It's April, graduation is just down the road. What do I do ?"
Remember, this was 1969. This is when colleges had felt that the initial mission to integrate the schools.
And remember, there were 100 cities burning every year, between 1964 and 1969, and people felt really fairly confident in doing radical things.
He, the the professor, his name was Eugene Sparrows, to whom this book dedicated, got a piece of paper out of his pocket and wrote down the admission director's name and he said, "call this man, and tell him I told you to call."
I called. had a long, hour-long interview, in which I sat on my hands very nervously, and I was accepted to college without having taken college boards.
They arranged for me to take them in the fall. I had to take preparatory math courses in the summer, I didn't need English, but preparatory math courses.
And I stumbled at first, but very soon, I was near the top of my class.
So the thing that happened was, a man stepped out of nowhere, like the hand of God, in Chester, Pennsylvania, on a bad street corner and said, "You can be better. "
Now, if this man had not interceded in an almost godlike way, you probably would have gotten a job at the shipyard and would not have written a book or become an editorial book writer.
You would not probably have entered the professional class, so to speak.
Exactly, I have been very fortunate.
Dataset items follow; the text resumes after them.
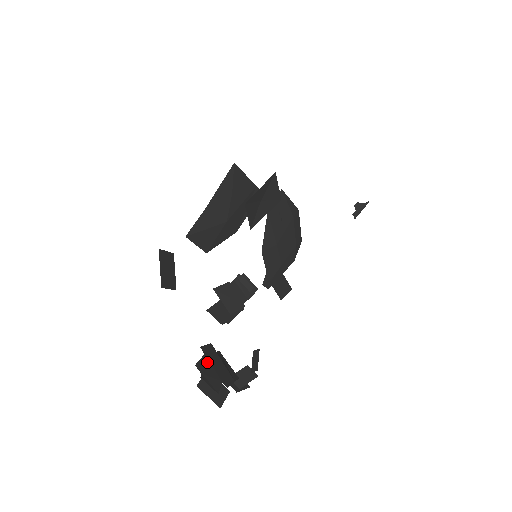
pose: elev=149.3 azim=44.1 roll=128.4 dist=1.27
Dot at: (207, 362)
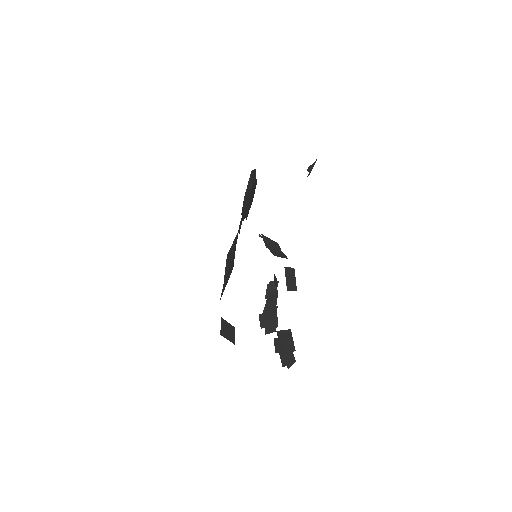
Dot at: (283, 355)
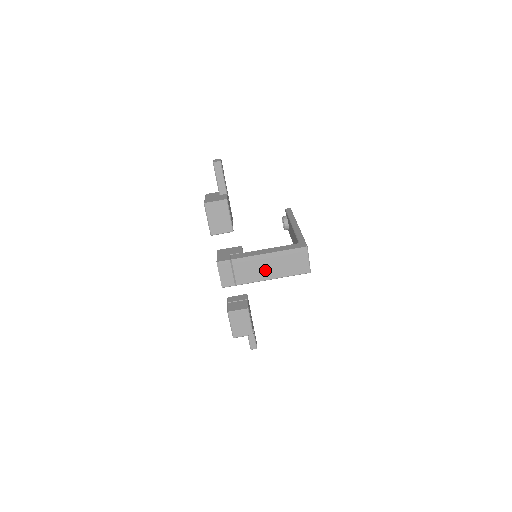
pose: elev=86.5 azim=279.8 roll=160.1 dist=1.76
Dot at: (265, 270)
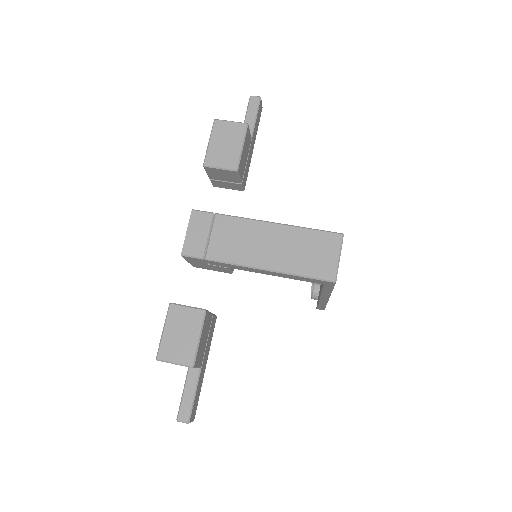
Dot at: (261, 249)
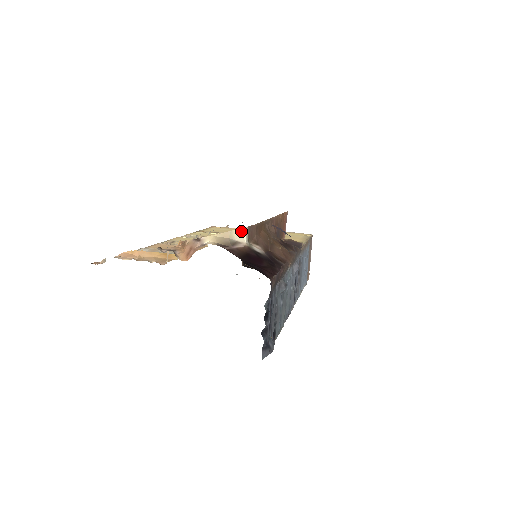
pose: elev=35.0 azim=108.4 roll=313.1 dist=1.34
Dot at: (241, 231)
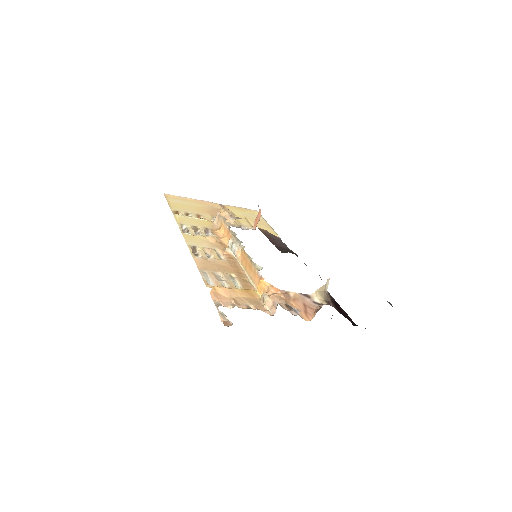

And one of the things I talk about often, would annoys me as a journalist, when I have my journalist hat on, is that people will ask the question: What's difference between you brother and you, they'll say.
And many of those people who, many people who ask that question have their minds made up.
You see, they think it's a matter of constitution, personal constitution. And they find it difficult when I explain to them that chance and random events played a very big part in my life. And they play a big part in everyone's life.